NHEJ can disrupt a gene by introducing small insertions or deletions, useful for knocking out disease-causing genes. HDR can introduce precise sequence changes when a repair template is provided, allowing correction of mutations. Base editing uses a modified Cas9 fused to a deaminase enzyme to directly convert one base to another without creating a double-strand break. Prime editing uses a Cas9 nickase fused to a reverse transcriptase to write new genetic information at a specific site.
Challenges and Risks
Gene therapy faces several challenges. Immune responses to viral vectors can limit efficacy and cause adverse reactions.

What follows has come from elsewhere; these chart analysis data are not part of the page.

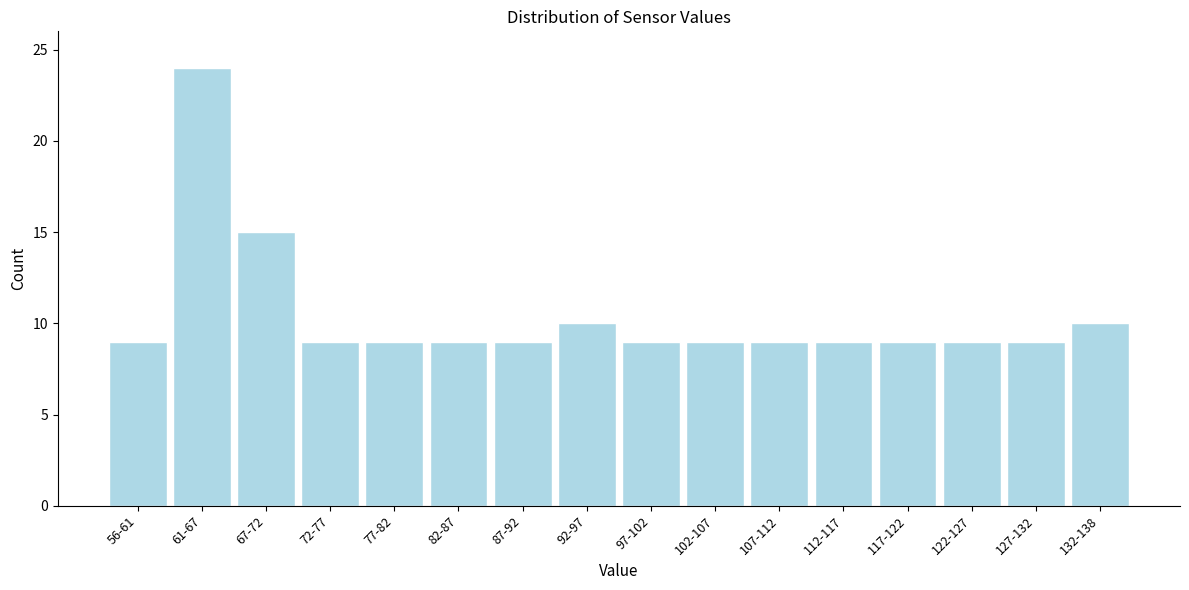

Reading left to right, what are all the values shown in this chart?

9	24	15	9	9	9	9	10	9	9	9	9	9	9	9	10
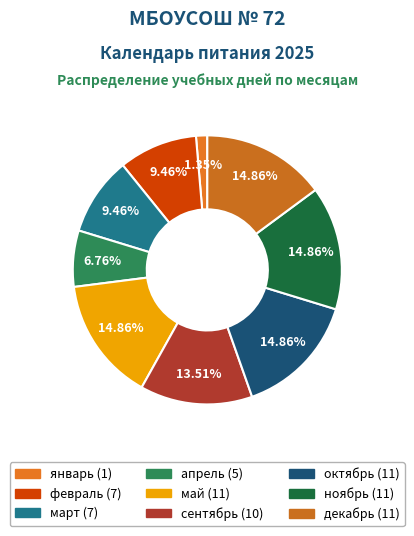

How much of the chart is everything except март?

90.5%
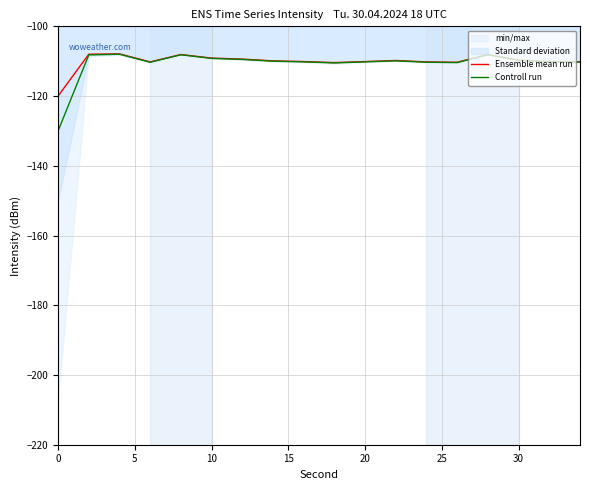

What is the minimum value shown in the chart?

-130.0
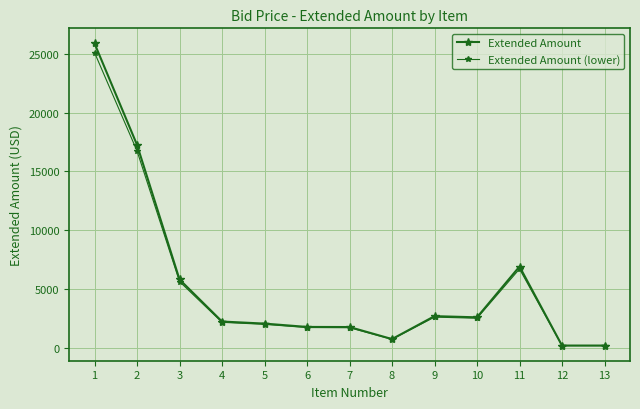

Rank the series by their maximum value, from highest to lowest.

Extended Amount, Extended Amount (lower)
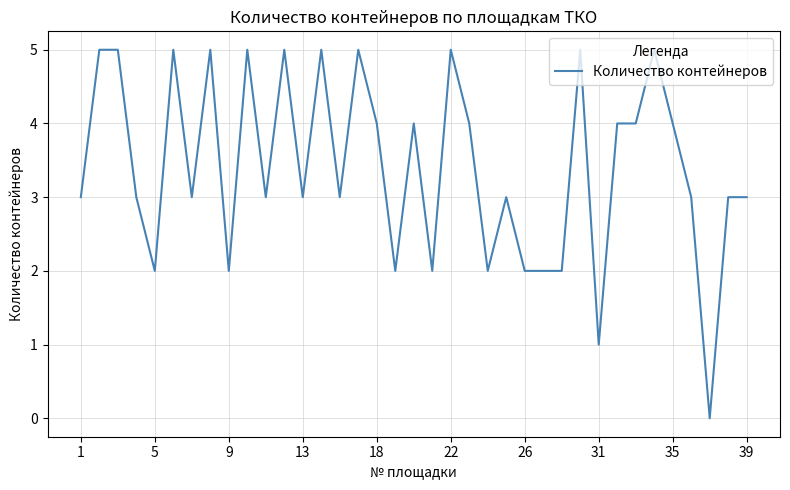

What is the greatest value displayed?

5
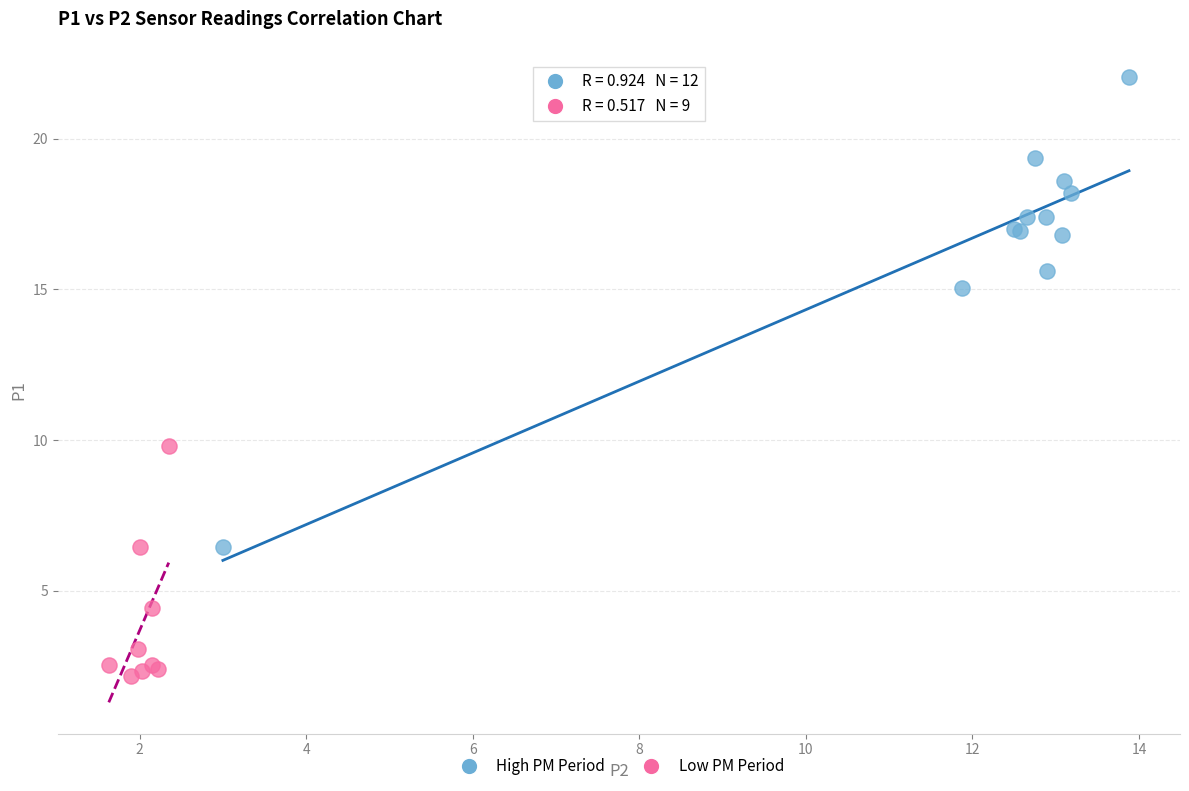

Which series contains the highest Y value?

High PM Period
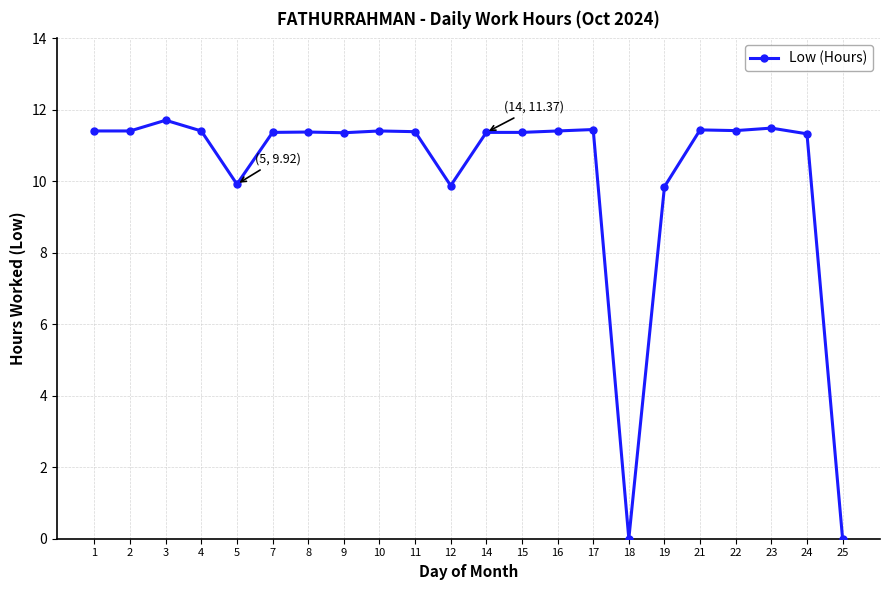

What is the average value?

10.2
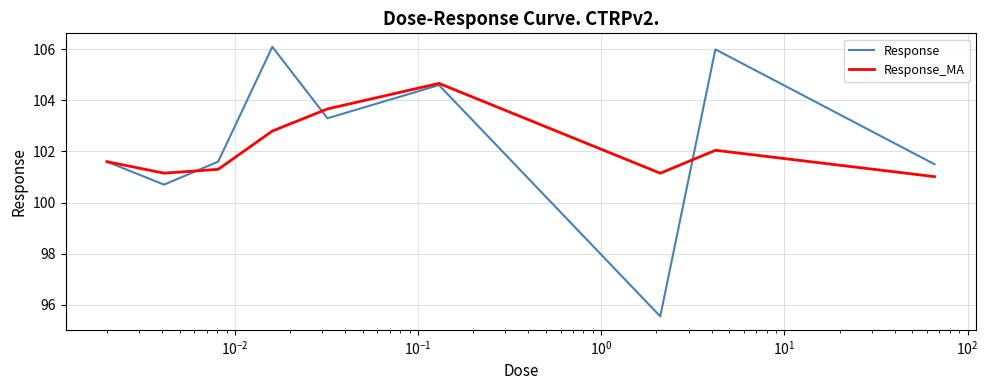

List the series in order of their peak value, lowest first.

Response_MA, Response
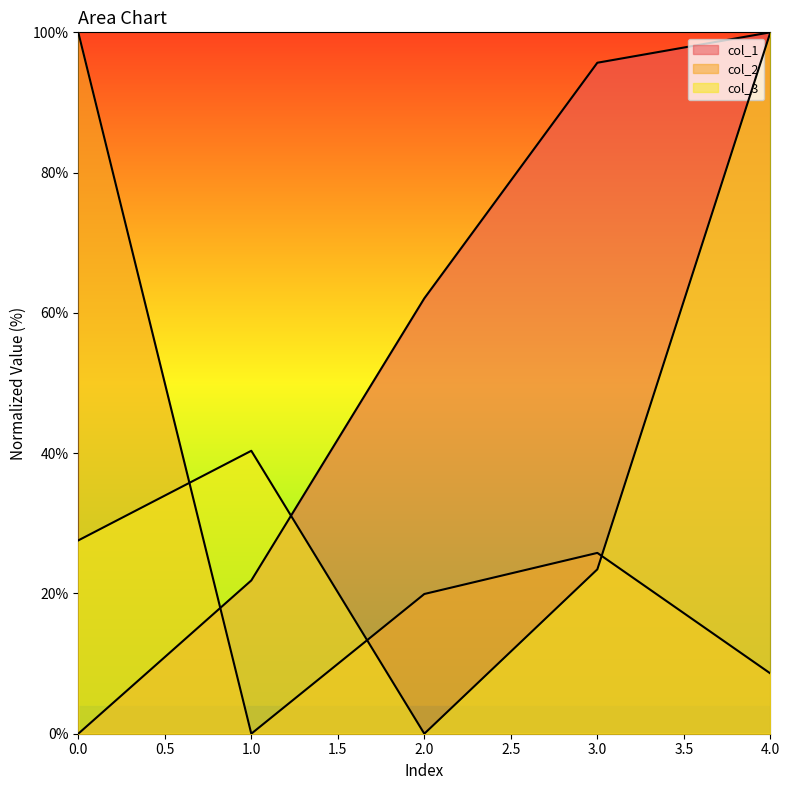

Which category has the highest value in the col_3 series?

4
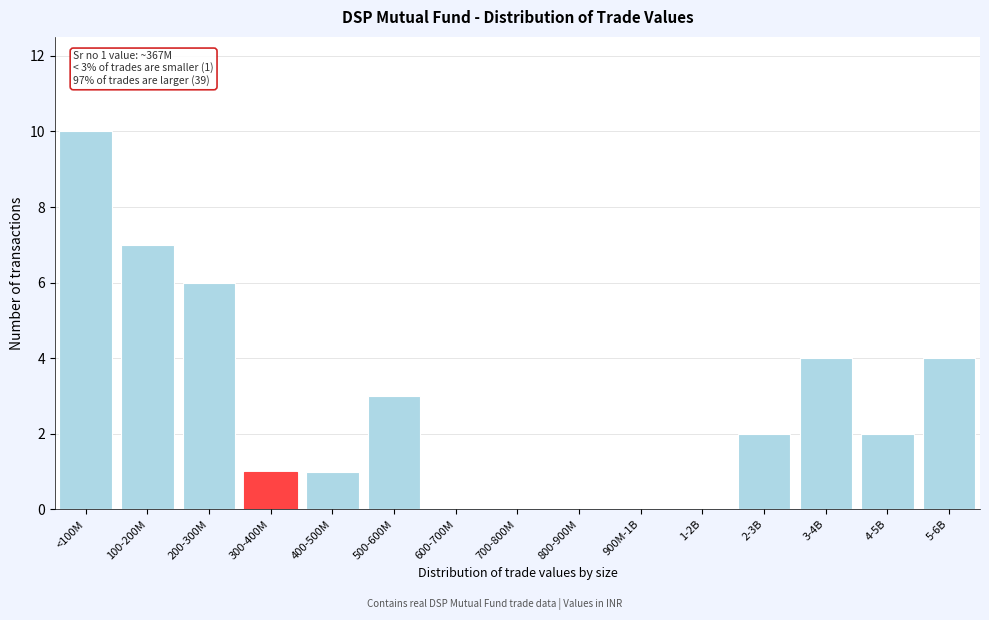

Reading right to left, list all the values displayed in this chart.

5-6B=4	4-5B=2	3-4B=4	2-3B=2	1-2B=0	900M-1B=0	800-900M=0	700-800M=0	600-700M=0	500-600M=3	400-500M=1	300-400M=1	200-300M=6	100-200M=7	<100M=10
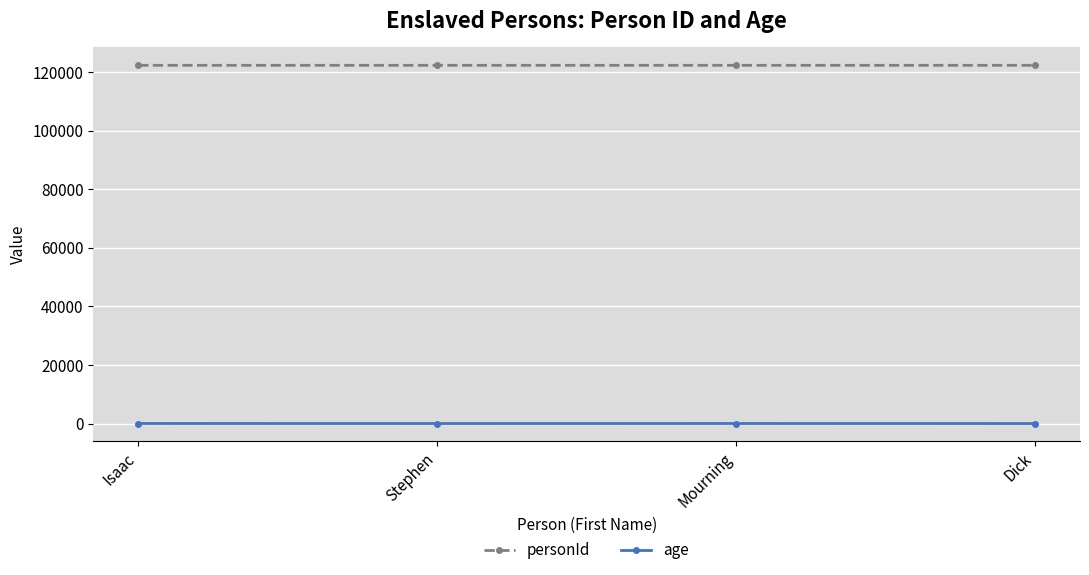

At how many categories does at least one series exceed 36311?

4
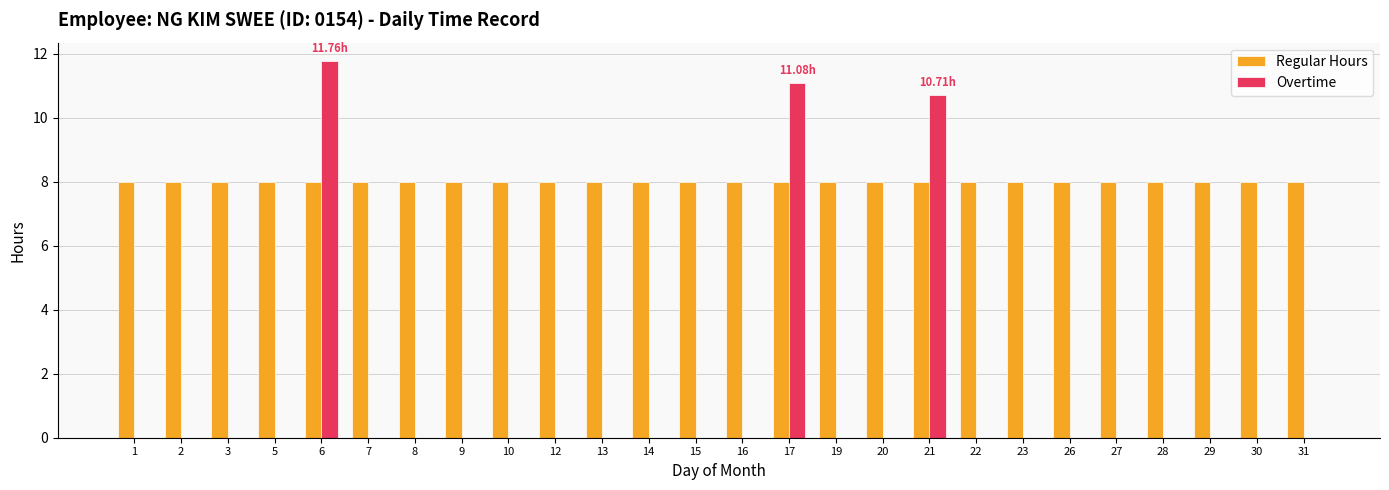

What are all the series names shown in the legend?

Regular Hours, Overtime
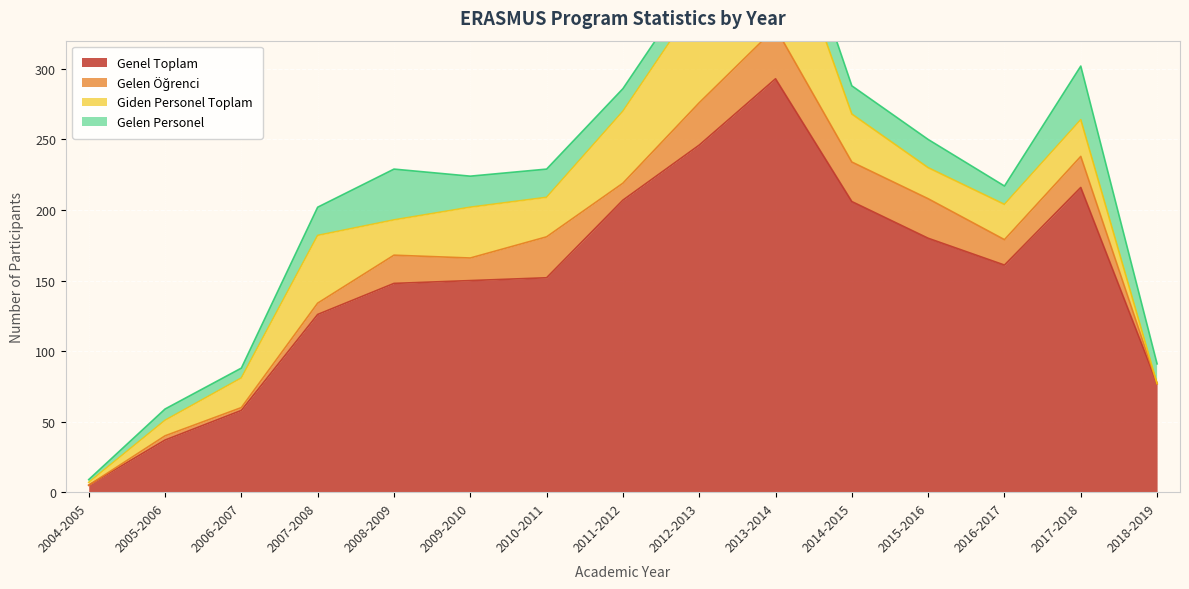

List the series in order of their peak value, lowest first.

Gelen Öğrenci, Gelen Personel, Giden Personel Toplam, Genel Toplam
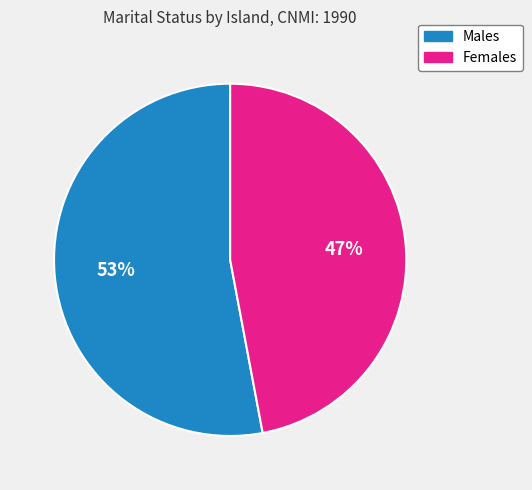

To the nearest percent, what is the difference between the largest and smallest slice percentages?

6%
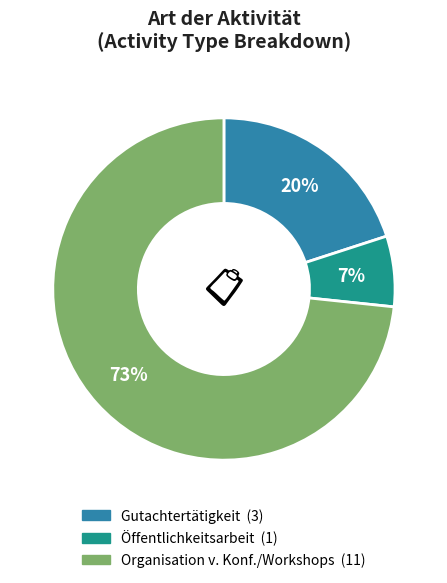

Is there any slice that represents more than half of the pie?

Yes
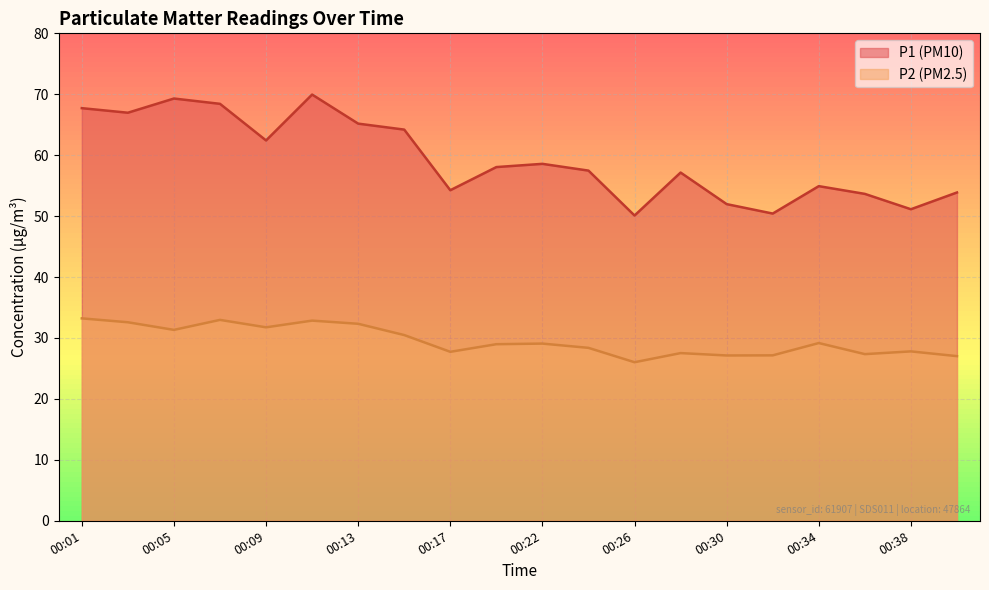

True or false: P1_line has more than 1 points higher than both neighbors.

True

The innate immune system recognizes viral capsids and nucleic acids, while adaptive immunity generates neutralizing antibodies that prevent re-administration and may preclude treatment in patients with pre-existing immunity. Off-target editing remains a concern for CRISPR-based approaches, potentially causing unintended mutations. Delivery to target tissues is challenging for many diseases, particularly those affecting the brain, muscle, or lung. Long-term durability of expression and the potential for delayed adverse effects require extended follow-up in clinical trials.